I always take my camera, but when I travel for business, I make sure to pack a small duffel in my main suitcase. That way, I can leave the suitcase at the hotel and pull out the duffel for the days that I can get away from meetings and see the sights. I also often get last minute invitations to try out new eco resorts, so I try to be ready with flashlights and things that I might need in a more primitive setting.
Is there a favorite meal that has stood out throughout your travels?
When I was spending a lot of time in El Salvador, there was a place I used to take family and friends when they would visit. It was in a town called Izalco. It was in the mountains and was an easy drive from San Salvador. They served pupusas, which is the national dish of El Salvador. The really authentic pupusas are made on big hot griddles over wood fires. This place would cook one after another at an outdoor picnic area and they always served a special relish to go with them.
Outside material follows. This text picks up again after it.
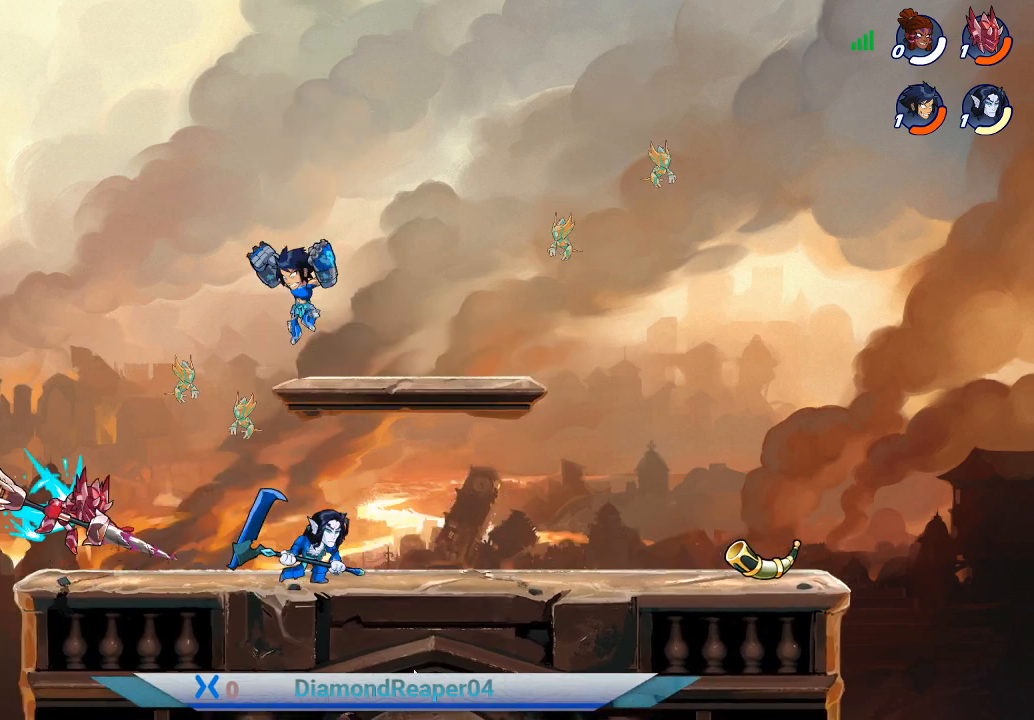
{"buttons": [], "left_stick": "right", "right_stick": "center", "events": [[133, "X", "down"], [233, "X", "up"], [333, "X", "down"], [333, "left_stick", "down-right"], [433, "X", "up"], [467, "left_stick", "right"]]}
Yeah, I think that was one of my fondest memories of food; sitting outside at night in Izalco with friends having some beer and pupusas.
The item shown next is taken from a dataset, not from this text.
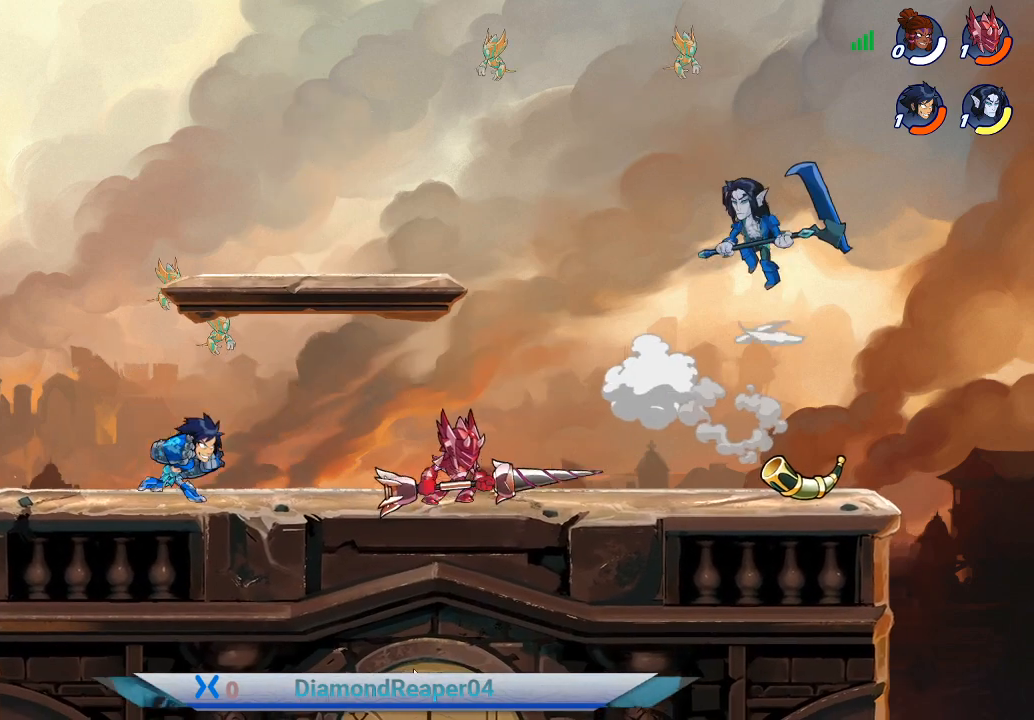
{"buttons": ["X"], "left_stick": "up-right", "right_stick": "center", "events": [[33, "X", "down"], [167, "X", "up"], [267, "X", "down"], [367, "X", "up"], [500, "X", "down"]]}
Do you have advice for people looking to travel sustainably for the first time?
I’ve really come to a new set of principles around that because it used to be, when I was head of TIES, we would recommend the small scale tours with just a few people, and I, of course, still recommend going lightly and being careful about all the impacts you might have on the environment, but the surprising thing that I’ve discovered teaching at Harvard and really analyzing this is that the larger scale resorts are not always bad on the environment. In fact, research has shown that even all-inclusive resorts are not that bad on the environment and many of them have increasingly taken environmental responsibility seriously and they are reducing their impacts on the environment. Surprising research has also shown that economic benefits for local communities are greater than staying at a small lodge because more and more locals are being trained and hired for jobs. So, much to my surprise, but good news for the planet, is that even going on a larger scale all-inclusive resort trip isn’t going to harm the environment and may even be good for local people. So, if you don’t have the money to afford a trip to a certified eco lodge, you can still do the right thing and book a less expensive trip to a place that is serious about upholding sustainable principles.
Do you have advice for independent travelers?
I think we as independent travelers just have to be less sure that our way of having fun is the same way or is appropriate for the local people. That’s what I’ve noticed the most from independent travelers and backpackers. It’s kind of a party-hardy culture and it has always been touted as being low impact, but I don’t think it is. I think the mindsets that people bring with them and the influence they have on others is extremely impactful and can help to deteriorate culture. So I think people need to be a little more cautious.